マルケ州と言えばアスコラーナ産オリーブやオリーブの肉詰めの揚げ物が日本でも知られています。


ワインではVerdicchio dei.castelli di jesiやVerdicchio matelica

コーネロ山を抱えるアンコーナからは力強い赤ワインConeroなど人気のラインナップがあります。


白トリュフや黒トリュフも採れる州であることはまだあまり知られていないかも知れません。


それに加えて州のうち30%以上、7万ヘクタールもの土地がオーガニック地域でありこれはEUにおいても最大規模です。


マルケ州のMacerataのFermo地域では革産業も有名で、TOD'Sなどの有名企業からフェッラーリの内装の皮革製品の生産を行っています。

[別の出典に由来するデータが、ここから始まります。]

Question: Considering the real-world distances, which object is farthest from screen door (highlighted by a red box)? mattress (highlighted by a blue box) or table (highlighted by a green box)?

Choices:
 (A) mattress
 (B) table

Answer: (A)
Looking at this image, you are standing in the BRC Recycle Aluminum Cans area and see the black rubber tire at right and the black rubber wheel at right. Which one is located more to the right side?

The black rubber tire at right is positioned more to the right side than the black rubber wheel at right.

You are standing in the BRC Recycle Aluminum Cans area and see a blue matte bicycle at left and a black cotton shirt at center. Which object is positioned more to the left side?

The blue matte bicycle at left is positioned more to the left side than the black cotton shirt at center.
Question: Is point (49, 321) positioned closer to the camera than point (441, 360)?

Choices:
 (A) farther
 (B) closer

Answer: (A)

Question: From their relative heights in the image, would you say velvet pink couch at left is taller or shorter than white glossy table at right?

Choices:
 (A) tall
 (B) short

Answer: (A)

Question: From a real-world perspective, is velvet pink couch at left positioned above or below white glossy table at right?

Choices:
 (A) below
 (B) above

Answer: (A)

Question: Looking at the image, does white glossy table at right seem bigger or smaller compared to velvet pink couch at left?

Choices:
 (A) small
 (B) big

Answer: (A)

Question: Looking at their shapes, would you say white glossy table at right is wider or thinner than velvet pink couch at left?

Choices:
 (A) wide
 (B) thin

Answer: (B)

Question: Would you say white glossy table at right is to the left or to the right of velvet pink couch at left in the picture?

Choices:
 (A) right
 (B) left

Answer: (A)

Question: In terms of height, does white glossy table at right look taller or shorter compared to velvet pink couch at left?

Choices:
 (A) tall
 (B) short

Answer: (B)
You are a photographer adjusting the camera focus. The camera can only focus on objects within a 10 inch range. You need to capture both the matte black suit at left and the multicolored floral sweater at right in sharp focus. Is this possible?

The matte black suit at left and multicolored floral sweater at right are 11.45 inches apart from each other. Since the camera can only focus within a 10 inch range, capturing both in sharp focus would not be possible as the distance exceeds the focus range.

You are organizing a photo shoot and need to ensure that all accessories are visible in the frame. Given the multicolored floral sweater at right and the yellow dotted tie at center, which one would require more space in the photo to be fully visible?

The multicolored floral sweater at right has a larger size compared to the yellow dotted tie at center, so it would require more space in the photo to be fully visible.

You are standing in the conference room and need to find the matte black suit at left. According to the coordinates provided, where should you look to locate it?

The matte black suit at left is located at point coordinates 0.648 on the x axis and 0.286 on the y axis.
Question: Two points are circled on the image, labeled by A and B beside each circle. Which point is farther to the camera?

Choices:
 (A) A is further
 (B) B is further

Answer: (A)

マルケ州では従来の職人型の経営から伝統と革新を融合させた新しい企業が生まれつつあり、スタートアップ企業も約300社あります。


意外なところでは科学技術分野での発展です。

州内には大学が4つあり、大学、企業、地方自治体との共同プロジェクトを推進しています。

そして美しい劇場の写真とともに紹介された芸術・文化面での魅力の数々


ウルビーノ市(ルネサンスの発祥地)やアスコリ・ピチェーノ(イタリアのサロン)を含む100の芸術都市があり、344の博物館、62の歴史的な劇場を持っています


偉大なる人物として挙げられたのはこちら

かの有名なロッシーニはマルケ州の出身だったのですね。

  • ジャコモ・レオパルディ(詩人)
  • ラファエロ(画家)
  • ジョアキーノ・ロッシーニ(オペラ作
  • 曲家)
  • ガスバーレ・スポンティーニ(オペラ
  • 作曲家)
  • マッテオ・リッチ神父(宣教師)
  • フリードリヒ2世皇帝


観光では多彩な地形から様々な魅力が紹介されました。


マルケ州は、イタリアで唯一複数形で呼ばれる地域でありという下りは興味深く、Marca(単数)→Marche(複)

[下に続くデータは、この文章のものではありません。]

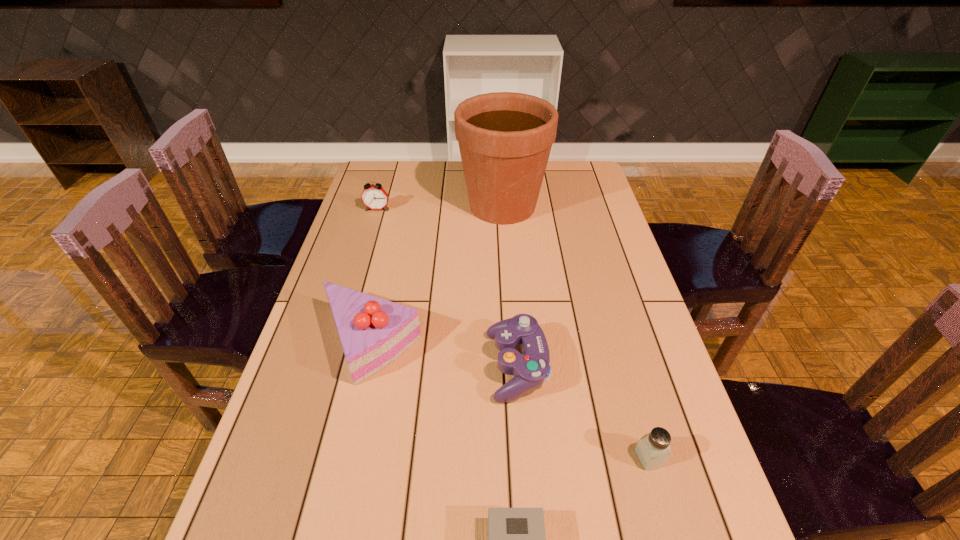
Locate an element on the screen. flowerpot is located at coordinates (505, 138).

At what (x,y) coordinates should I click in order to perform the action: click on the second tallest object. Please return your answer as a coordinate pair (x, y). Image resolution: width=960 pixels, height=540 pixels. Looking at the image, I should click on (374, 332).

Where is `the left alarm clock`? The height and width of the screenshot is (540, 960). the left alarm clock is located at coordinates (374, 197).

Identify the location of the taller alarm clock. (374, 197).

Where is `control`? control is located at coordinates (530, 369).

The image size is (960, 540). In order to click on the fifth farthest object in this screenshot , I will do `click(653, 449)`.

This screenshot has height=540, width=960. I want to click on saltshaker, so click(653, 449).

Where is `vacant space located on the right of the flowerpot`? This screenshot has width=960, height=540. vacant space located on the right of the flowerpot is located at coordinates (x=598, y=205).

Locate an element on the screen. free space located 0.350m on the right of the second tallest object is located at coordinates (559, 343).

In order to click on vacant space located on the clock face of the farther alarm clock in this screenshot , I will do `click(355, 283)`.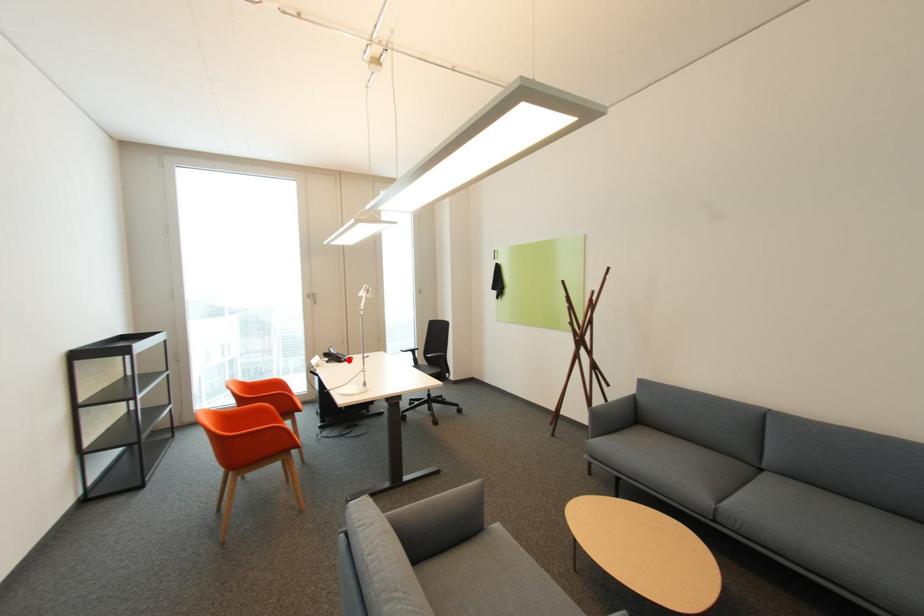
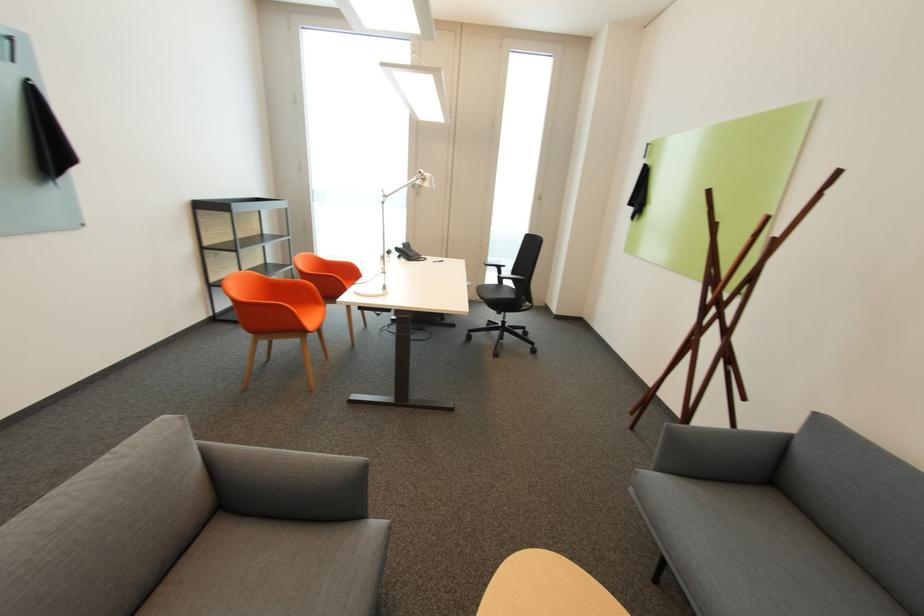
Question: I am providing you with two images of the same scene from different viewpoints. A red point is marked on the first image. At the location where the point appears in image 1, is it still visible in image 2?

Choices:
 (A) Yes
 (B) No

Answer: (A)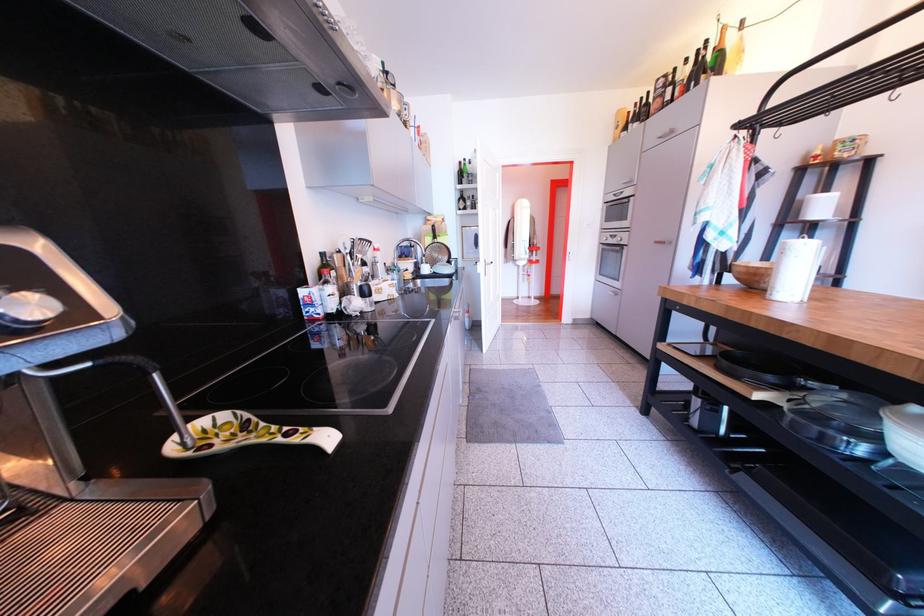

それは曲線を描くように続く穏やかな丘陵が山々に向かって広がり、海へと続く大きな谷に溶け込んでいく多彩な地形の集まりからのようです。


美しいアドリア海に続く美しいビーチ

山ではスキーも楽しめます


最後にTipicita理事長 Angelo Serri氏からTipicitaの概念について

生物多様性な食文化から始まり食にとどまらずライフスタイルにいたるまで広がる理念です。



食文化、ワイン、オリーブオイル、観光すべてにおいてマルケ州の魅力と繋がります。







30年間にわたるTipicita の活動は世界4大陸の20以上の地域コミュニティと、継続的な交流や協力関係を築き上げてきました。

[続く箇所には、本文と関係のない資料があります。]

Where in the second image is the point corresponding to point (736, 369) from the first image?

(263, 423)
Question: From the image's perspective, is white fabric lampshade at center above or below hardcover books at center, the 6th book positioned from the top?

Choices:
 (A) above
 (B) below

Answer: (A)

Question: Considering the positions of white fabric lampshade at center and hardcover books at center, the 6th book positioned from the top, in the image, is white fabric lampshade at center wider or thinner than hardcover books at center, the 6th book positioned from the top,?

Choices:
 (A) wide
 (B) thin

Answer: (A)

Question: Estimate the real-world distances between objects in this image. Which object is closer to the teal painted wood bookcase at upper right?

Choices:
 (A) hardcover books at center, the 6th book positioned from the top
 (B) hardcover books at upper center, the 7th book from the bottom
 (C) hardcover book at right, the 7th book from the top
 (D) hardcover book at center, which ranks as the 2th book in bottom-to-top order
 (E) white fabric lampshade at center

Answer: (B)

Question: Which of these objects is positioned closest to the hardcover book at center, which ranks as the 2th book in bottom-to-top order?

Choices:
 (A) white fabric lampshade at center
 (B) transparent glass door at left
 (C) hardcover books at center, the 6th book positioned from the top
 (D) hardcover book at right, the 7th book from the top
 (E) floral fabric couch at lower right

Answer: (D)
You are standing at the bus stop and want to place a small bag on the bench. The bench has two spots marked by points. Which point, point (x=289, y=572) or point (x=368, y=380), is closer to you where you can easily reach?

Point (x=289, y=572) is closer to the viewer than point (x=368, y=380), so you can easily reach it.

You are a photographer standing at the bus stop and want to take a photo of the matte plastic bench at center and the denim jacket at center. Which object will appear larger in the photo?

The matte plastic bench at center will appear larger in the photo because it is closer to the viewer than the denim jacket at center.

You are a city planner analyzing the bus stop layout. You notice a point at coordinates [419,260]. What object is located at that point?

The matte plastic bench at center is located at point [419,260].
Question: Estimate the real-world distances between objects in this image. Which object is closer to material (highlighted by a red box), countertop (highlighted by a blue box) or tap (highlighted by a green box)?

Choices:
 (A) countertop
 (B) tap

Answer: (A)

2年前から、2025年大阪万博が提供する機会を最大限に活用するため、日本の団体とも協力を始めました。
以下の機関との協力プロジェクトがすでに始動しています。

  • 駐イタリア日本大使館
  • ミラノ日本総領事館
  • 日本政府観光局(JNTO)
  • 立命館大学
  • 京系味噌協同組合
  • マツダ株式会社





カメリーノ大学や立命館大学からのスピーカーに続き、大阪万博への期待も盛り込まれます。








今回のマルケ州からの発信で景色や食文化だけでは無い、産業構造や地域の活動など幅広い面からマルケ州を再発見する機会を得ました。

イタリアからは大阪万博への強い期待や意欲を感じました。

イタリアほぼ全土の州の協力を取り付けたとの万博大使のスピーチ通り魅力あるパビリオンも期待できます。